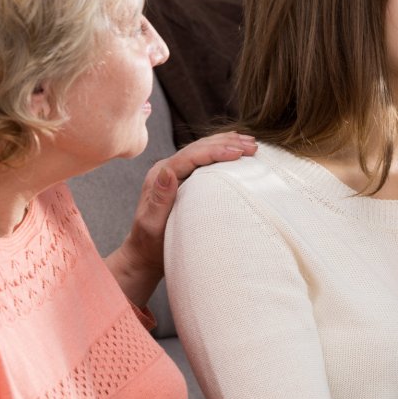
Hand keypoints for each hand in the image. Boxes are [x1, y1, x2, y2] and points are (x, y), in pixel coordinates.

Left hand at [107, 131, 256, 305]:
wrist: (144, 255)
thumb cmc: (149, 245)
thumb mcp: (152, 224)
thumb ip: (160, 199)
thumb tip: (167, 170)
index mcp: (159, 176)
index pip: (191, 156)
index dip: (216, 151)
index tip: (239, 152)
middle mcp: (167, 169)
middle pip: (199, 147)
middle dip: (227, 143)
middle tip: (252, 146)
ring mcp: (176, 174)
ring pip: (203, 150)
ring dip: (227, 144)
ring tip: (251, 144)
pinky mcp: (184, 180)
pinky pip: (205, 161)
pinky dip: (222, 153)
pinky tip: (237, 151)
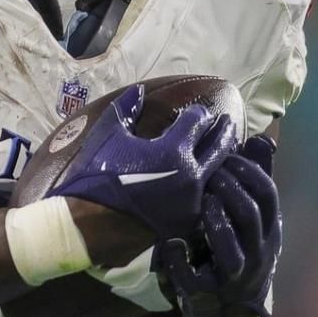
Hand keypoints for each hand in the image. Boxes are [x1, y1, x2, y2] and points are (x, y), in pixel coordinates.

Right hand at [50, 84, 239, 248]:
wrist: (90, 226)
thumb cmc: (97, 177)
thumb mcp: (106, 137)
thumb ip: (125, 109)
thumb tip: (139, 90)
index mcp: (172, 150)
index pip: (197, 122)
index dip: (198, 113)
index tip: (197, 111)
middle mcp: (191, 174)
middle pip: (219, 145)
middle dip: (223, 131)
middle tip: (226, 122)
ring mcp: (194, 200)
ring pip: (221, 173)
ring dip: (224, 158)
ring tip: (225, 149)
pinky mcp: (191, 221)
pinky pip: (212, 197)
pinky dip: (215, 184)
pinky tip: (213, 180)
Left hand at [157, 134, 279, 316]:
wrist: (230, 304)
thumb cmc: (240, 245)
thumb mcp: (251, 216)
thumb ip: (255, 179)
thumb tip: (264, 139)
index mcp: (269, 228)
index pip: (268, 194)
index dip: (249, 171)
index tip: (227, 154)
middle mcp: (258, 251)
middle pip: (251, 216)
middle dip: (231, 190)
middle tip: (209, 172)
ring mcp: (236, 274)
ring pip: (232, 250)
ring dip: (216, 222)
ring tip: (201, 200)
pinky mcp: (210, 292)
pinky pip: (197, 278)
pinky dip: (182, 261)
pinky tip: (172, 243)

EXERCISE BRIEF - Repeat each record exactly as shown above, dropping all images.

TASK RESPONSE -
Hand keypoints for each hand in the image. Boxes are [x1, y1, x2, y2] and points are (x, y), in pixel coordinates.

Left hand at [107, 131, 256, 305]:
wrist: (144, 255)
thumb cmc: (149, 245)
thumb mcp: (152, 224)
thumb ip: (160, 199)
thumb tip: (167, 170)
index mcp: (159, 176)
index pip: (191, 156)
index dip: (216, 151)
index tip: (239, 152)
middle mcp: (167, 169)
middle pip: (199, 147)
middle dip: (227, 143)
middle tip: (252, 146)
ring mcp: (176, 174)
ring pip: (203, 150)
ring dip: (227, 144)
ring tip: (251, 144)
pinky mcp: (184, 180)
pinky pip: (205, 161)
pinky dip: (222, 153)
pinky tip: (237, 151)
Hand keypoints for each hand in the image. Boxes are [x1, y1, x2, y2] and points are (x, y), in pixel coordinates.

Right hand at [50, 84, 239, 248]:
wrist: (90, 226)
thumb cmc: (97, 177)
thumb mcp: (106, 137)
thumb ip: (125, 109)
thumb tip: (139, 90)
index mcp: (172, 150)
index pip: (197, 122)
index dip: (198, 113)
index tip: (197, 111)
middle mcp: (191, 174)
middle pip: (219, 145)
middle dip: (223, 131)
middle tip: (226, 122)
ring mcp: (194, 200)
ring pip: (221, 173)
ring dip: (224, 158)
ring tip: (225, 149)
pinky mcp: (191, 221)
pinky pip: (212, 197)
pinky dip: (215, 184)
pinky tip: (213, 180)
Left hand at [157, 134, 279, 316]:
wrist: (230, 304)
thumb cmc: (240, 245)
thumb mcp: (251, 216)
thumb ip: (255, 179)
thumb tip: (264, 139)
index mcp: (269, 228)
index pip: (268, 194)
index dip: (249, 171)
index tip: (227, 154)
middle mcp: (258, 251)
middle pip: (251, 216)
middle dip: (231, 190)
middle tip: (209, 172)
ring mcp: (236, 274)
ring pip: (232, 250)
ring dip: (216, 222)
ring tip: (201, 200)
pinky mcp: (210, 292)
pinky pip: (197, 278)
pinky dip: (182, 261)
pinky tip: (172, 243)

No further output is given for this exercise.